Túnel do tempo: volta-se aos dias em que o cortejo seguia no passo do cavalo, o telefone só existia nas grandes cidades e ainda tinha fio, e o maior obstáculo entre dois apaixonados era sempre o pai da moça. O cheiro de terra molhada misturava-se ao aroma doce do bolo de fubá recém-assado, e ao longe o som arrastado de um acordeão anunciava a festa que ainda viria.
Meu nono, Fioravante Fornari, era daqueles namoradores natos: calça de brim diamantino, camisa xadrez bem passada e um olhar que parecia puxar as pessoas para o salão. Quando ele bateu à porta do sogro, o ranger da madeira soou como um prelúdio, e ele, tomado pela empolgação, disparou sem hesitar:
— Vim pedir a mão de uma das suas filhas em casamento!
Exibiu o sorriso mais convencido da região, ainda com o gosto de café e broa na boca.
O senhor Favero, porém, impôs sua condição:
— Rapaz, eu até gosto de você, mas só caso a mais nova depois que a Thereza Ângela, minha filha mais velha, se ajeitar primeiro.
Lá estava a Thereza Ângela, com seus dezessete anos, linda e serena, alheia às peripécias do Fioravante — e, ao lado, a irmã mais nova, tímida e corada como botão de rosa. Nosso galanteador fitou a moça no vestido de chita preta com flores brancas, sentiu a brisa transportar o som distante das sanfonas e decretou:
— Tudo bem! Gostei! Não era exatamente quem eu tinha em mente, mas ela é bonita e de boa família — igual à outra —, então caso com ela!
Também pesou na decisão o fato de, naquelas colônias, não haver muita opção de namoro, sobretudo entre moças tão elegantes quanto as filhas do senhor Favero, velho parceiro da família.

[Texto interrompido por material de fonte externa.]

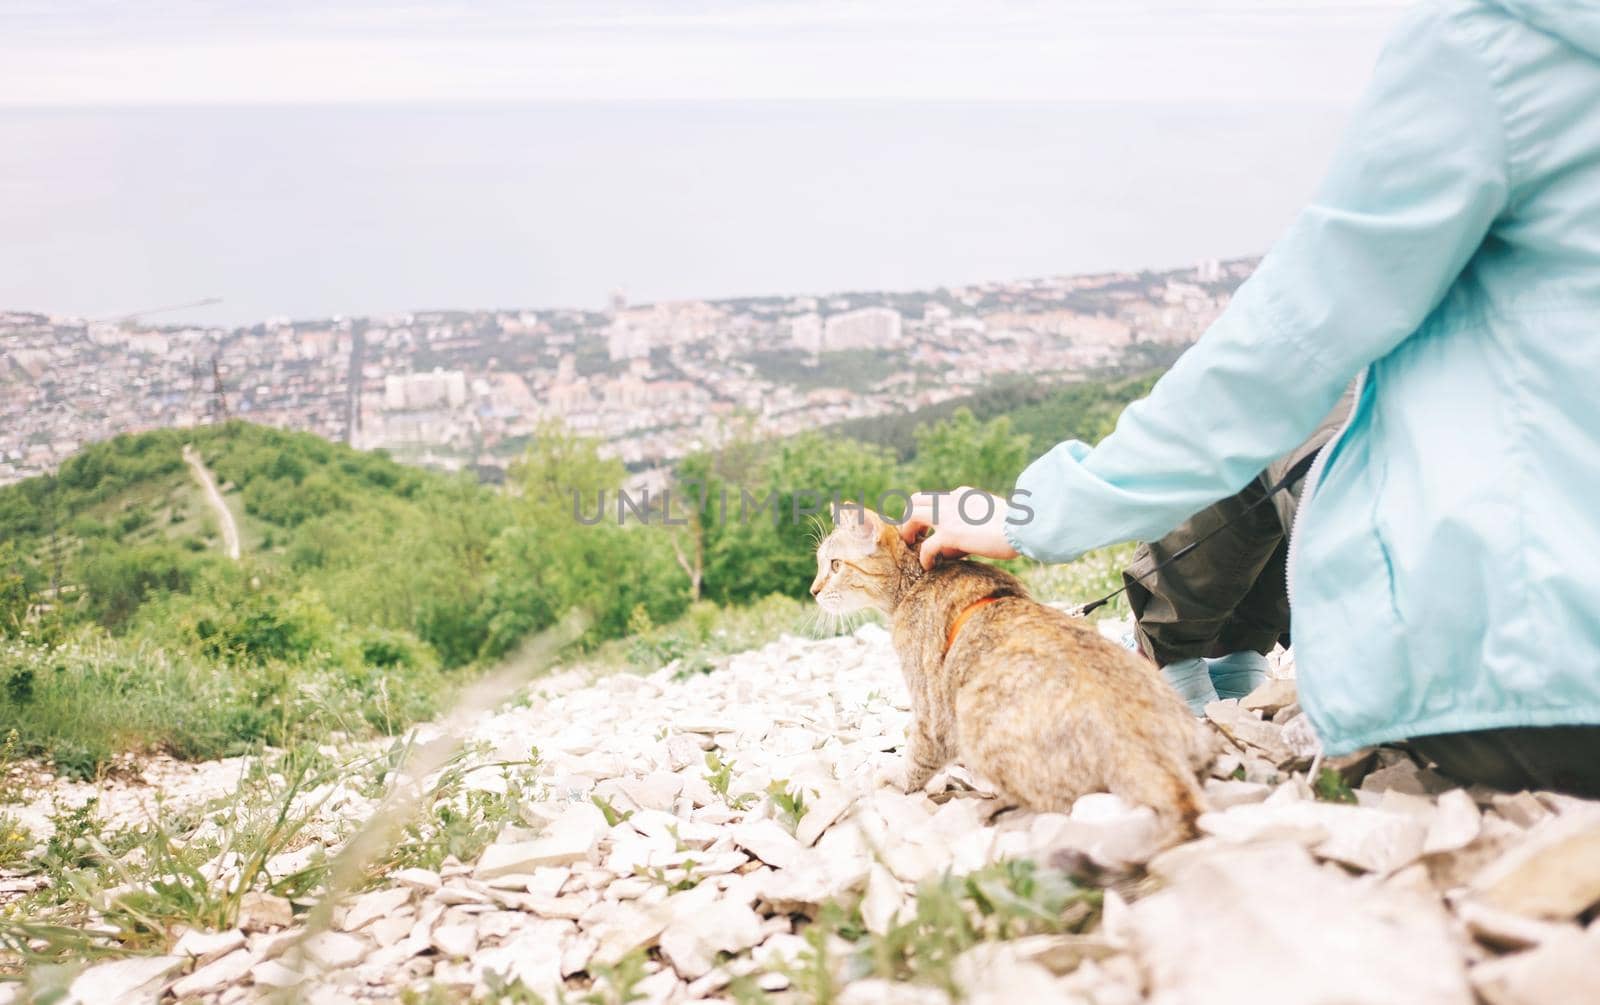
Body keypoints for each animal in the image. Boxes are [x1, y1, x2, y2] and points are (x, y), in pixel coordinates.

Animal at [812, 505, 1209, 825]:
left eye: (834, 565)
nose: (814, 591)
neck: (918, 580)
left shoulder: (931, 712)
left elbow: (919, 754)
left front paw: (897, 776)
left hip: (974, 716)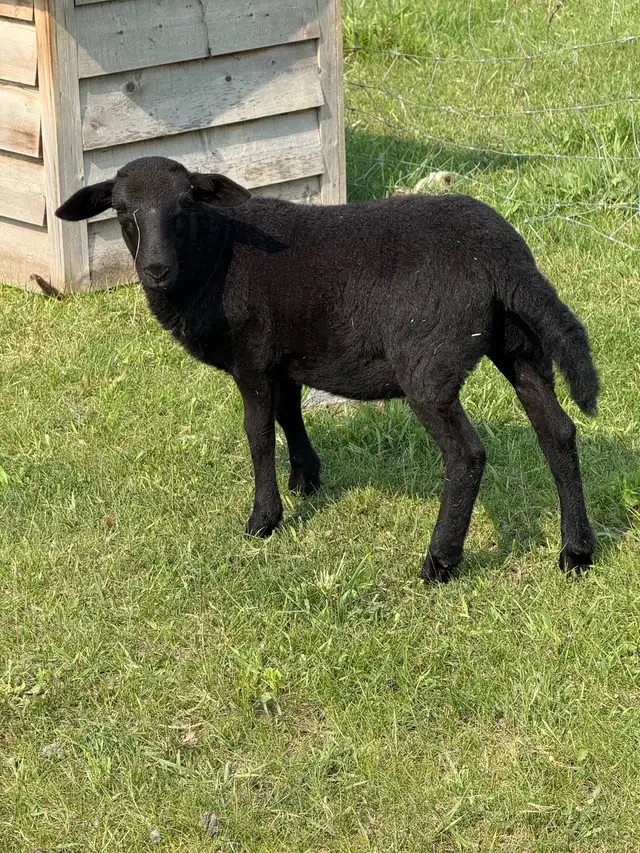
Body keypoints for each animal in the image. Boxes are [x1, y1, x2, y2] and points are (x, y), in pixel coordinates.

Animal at [56, 156, 599, 582]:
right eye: (121, 210)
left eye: (186, 206)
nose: (156, 270)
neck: (214, 256)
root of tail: (504, 258)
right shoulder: (286, 356)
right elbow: (289, 414)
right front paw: (306, 478)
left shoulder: (252, 357)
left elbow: (258, 433)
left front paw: (264, 519)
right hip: (520, 345)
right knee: (558, 433)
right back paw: (576, 552)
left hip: (429, 362)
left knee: (467, 456)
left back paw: (439, 562)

Imagine a cena: o pai de braços cruzados, o toque grave do berrante ecoando de longe; as irmãs, uma aliviada (“ufa!”, pensou Thereza) e a outra quase desmaiando; e o Fioravante prometendo amor eterno enquanto a notícia corria pela vizinhança na cadência dos passos do cavalo. Em pouco tempo, o noivado estava marcado, o vestido encomendado e o salão da capela do povoado ficando pequeno para tanta gente. Naquele dia, o entardecer tingiu o céu de ouro e púrpura, e a mesa farta, embora simples — café fresco, bolo de fubá, cuca de banana — reunia toda a comunidade, embalados por canções italianas como "La Gigiota la gá un bambim..." entrte outras.
;E não parou por aí: rolou bolo de fubá, as tias comentando cada detalhe e o velho Fioravante se gabando nos encontros de fim de semana. Quando já andava “um pouquinho chuca”, as histórias ganhavam laureus exagerados. Com o cálice de vinho na mão, ele narrava:
— Fui lá, pedi uma em casamento e saí com a outra — e o moço aqui não dá ponto sem nó!
A nona Thereza, então, bufava, batia o pé no assoalho e respondia:
— Ah, seu danado, vai ver se casa com a sua sombra, "vecchio chuco"!
O casal viveu junto pelo resto da vida, teve oito filhos — a “tropa de Fornaris mirins” correndo entre os pé de chimarrão — e acumulou causos que hoje são tesouro da família. A Thereza, antes tímida, aprendeu a dar o troco com bom humor: sempre que o marido recomeçava o causo, ela berrava:
— Para com isso, Vecchio! Já tá sobrando história!
E a casa se enchia de risadas, misturando o crepitar da lenha à alegria de uma família unida.
Nas fotografias amareladas, percebe-se o brilho nos olhos deles: ele, ajeitando o chapéu na mão; ela, surpresa por ter se tornado protagonista daquela verdadeira comédia romântica. Fica a prova de que um pouco de teimosia — e uma ajudinha paterna — bastaram para unir dois corações de verdade.